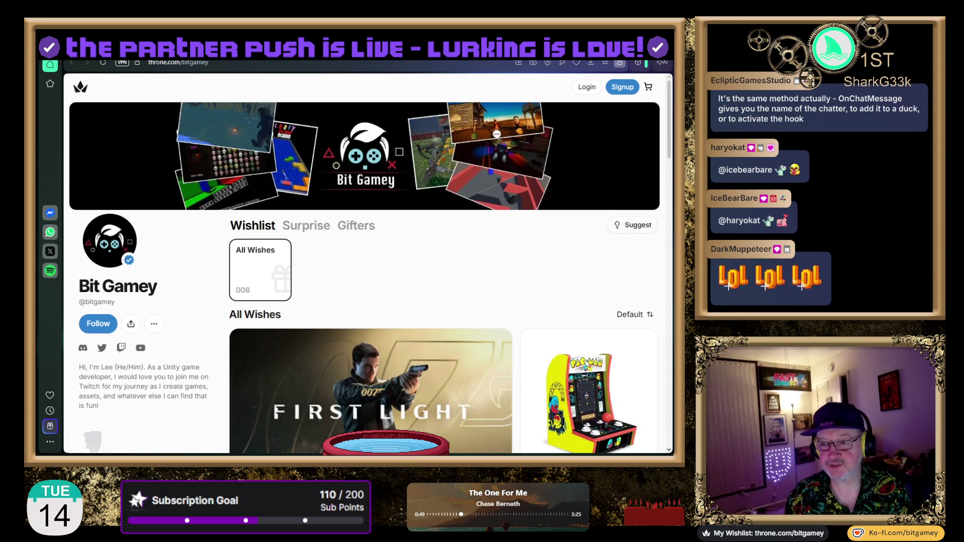
pyautogui.press('ctrl+Tab')
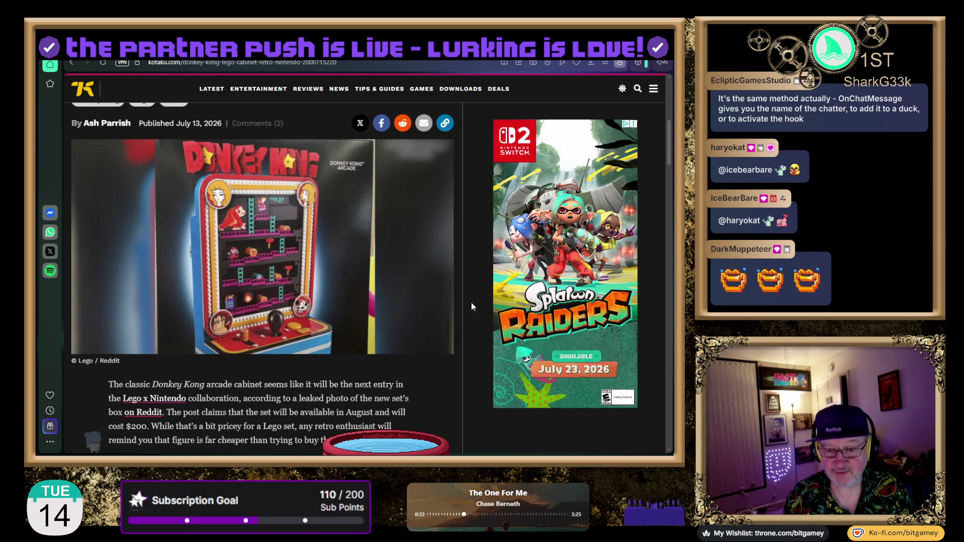
# Read below the cabinet image: the leaked Donkey Kong set arrives in August for $200.
pyautogui.scroll(-2, 471, 302)
pyautogui.scroll(-2, 475, 308)
pyautogui.scroll(3, 474, 308)
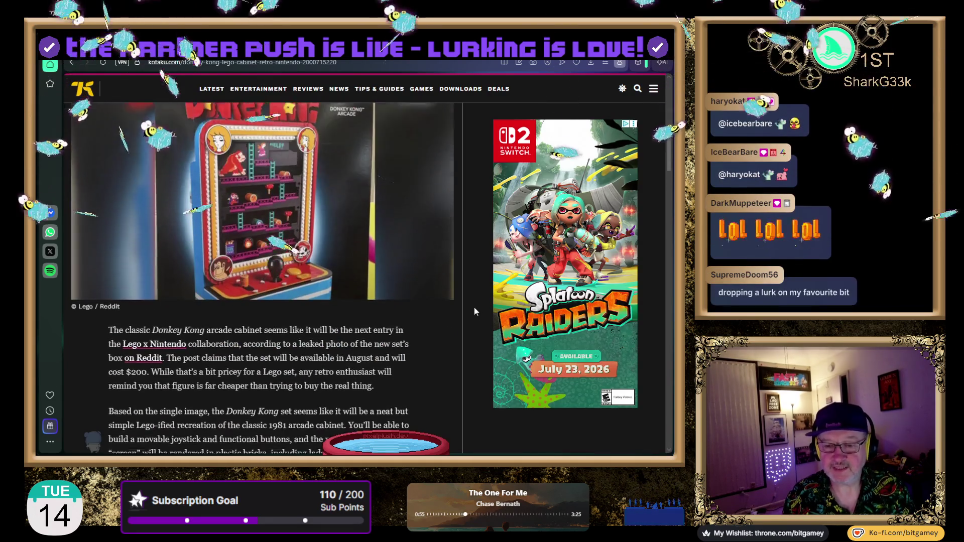
pyautogui.scroll(1, 474, 308)
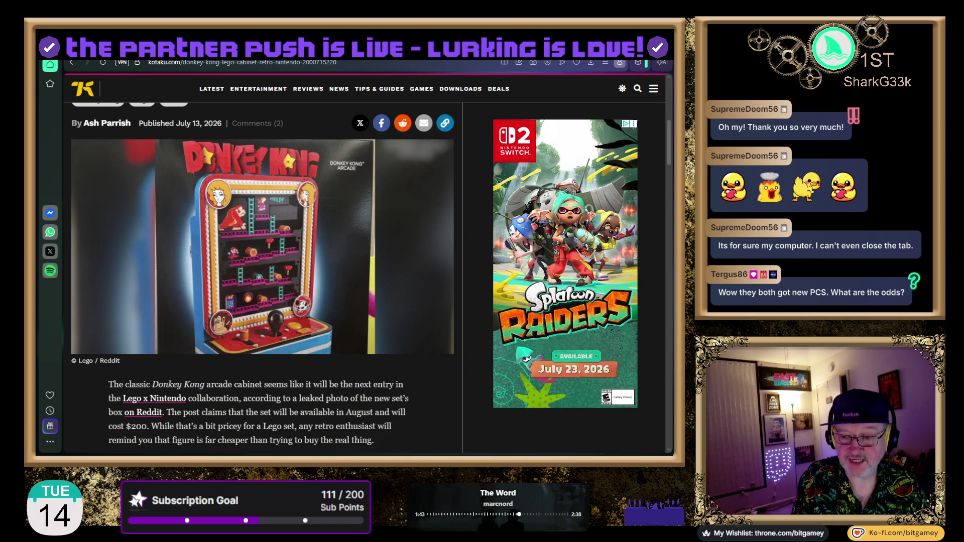
pyautogui.scroll(-4, 467, 315)
pyautogui.scroll(1, 479, 285)
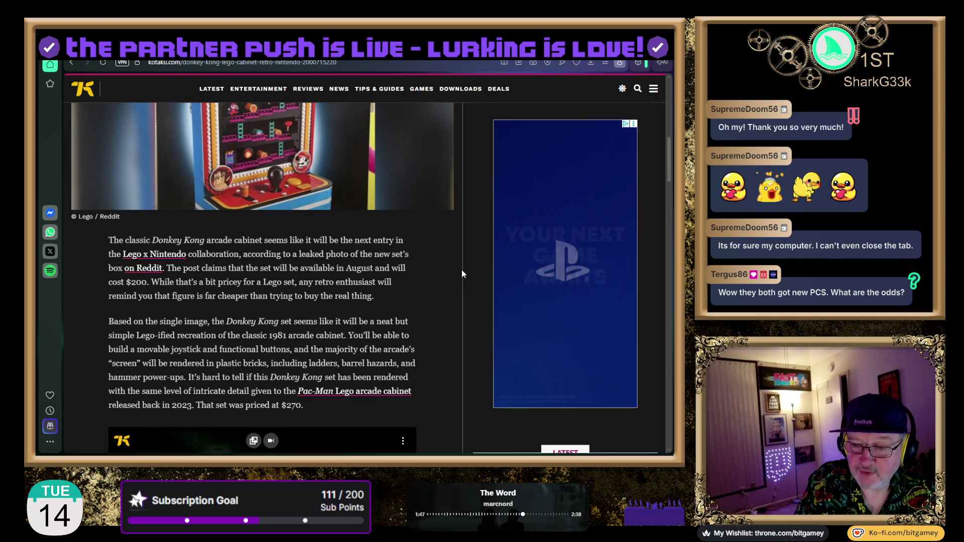
pyautogui.scroll(2, 462, 273)
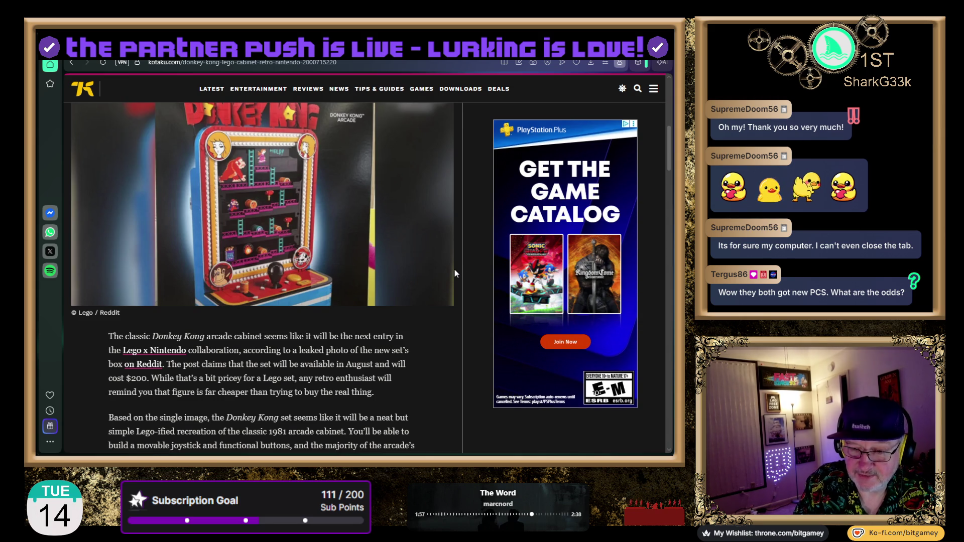
pyautogui.scroll(-3, 454, 272)
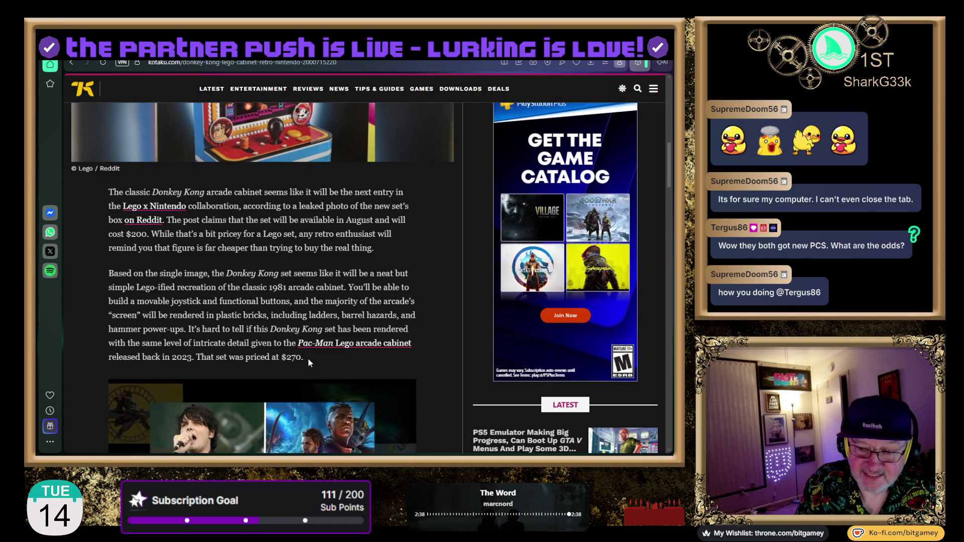
pyautogui.scroll(-5, 432, 333)
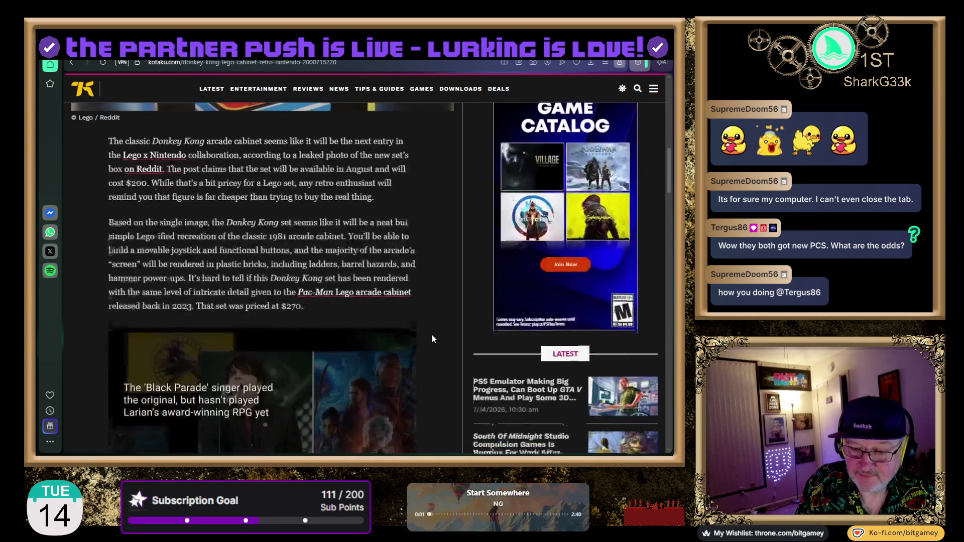
# Read down to the piece-count paragraph and highlight Pac-Man's 2,651 pieces versus Donkey Kong's 1,367.
pyautogui.scroll(-3, 441, 333)
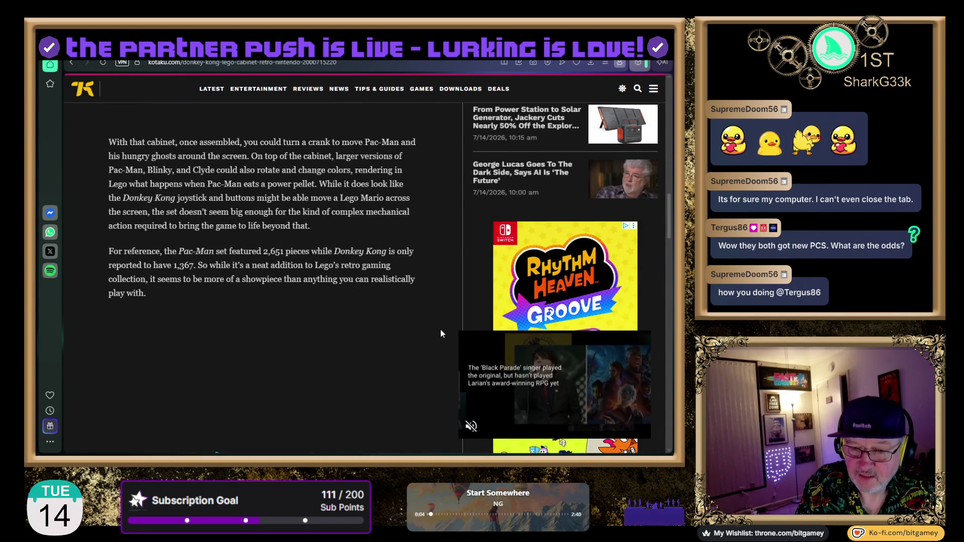
pyautogui.scroll(-1, 441, 330)
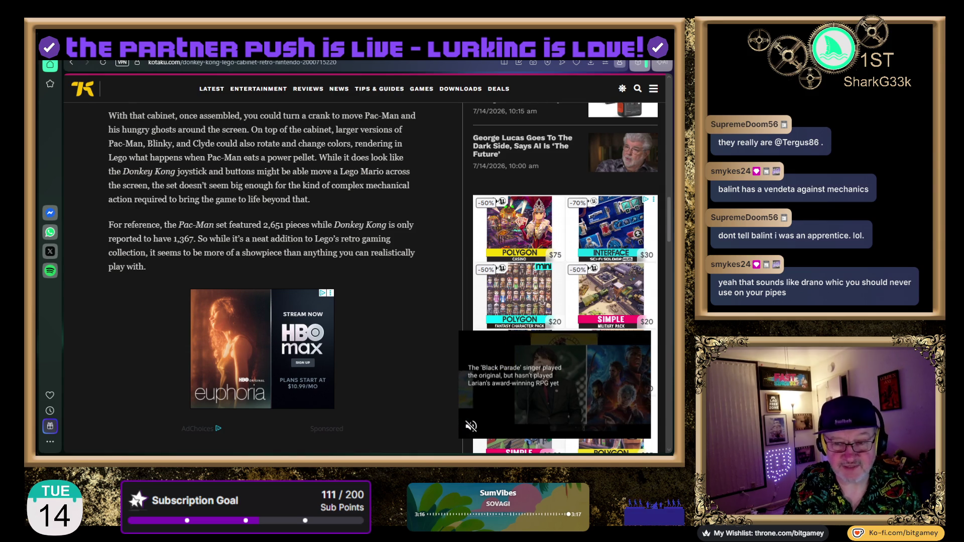
pyautogui.moveTo(178, 224)
pyautogui.mouseDown()
pyautogui.moveTo(282, 226)
pyautogui.moveTo(303, 237)
pyautogui.moveTo(309, 226)
pyautogui.mouseUp()
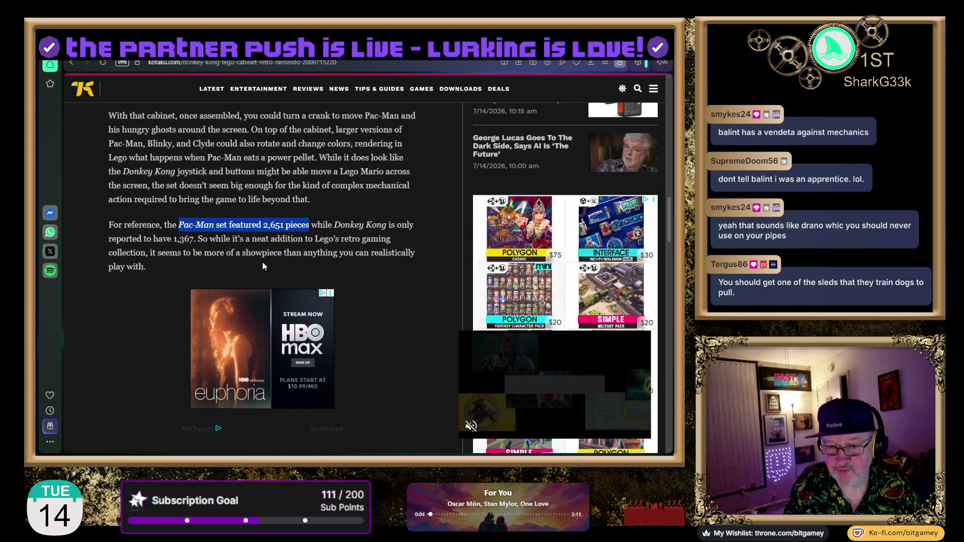
pyautogui.click(202, 247)
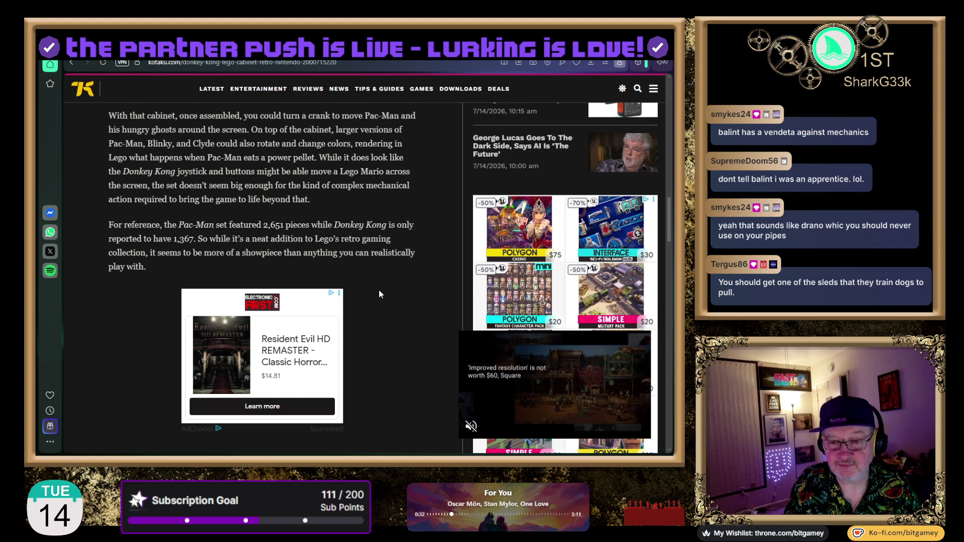
pyautogui.scroll(-2, 375, 291)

----------------------------------------

▶ Goal of the exercise
Reply with nothing but the count of lines in the entries above that contain "moveTo".

▶ Exercise solution
4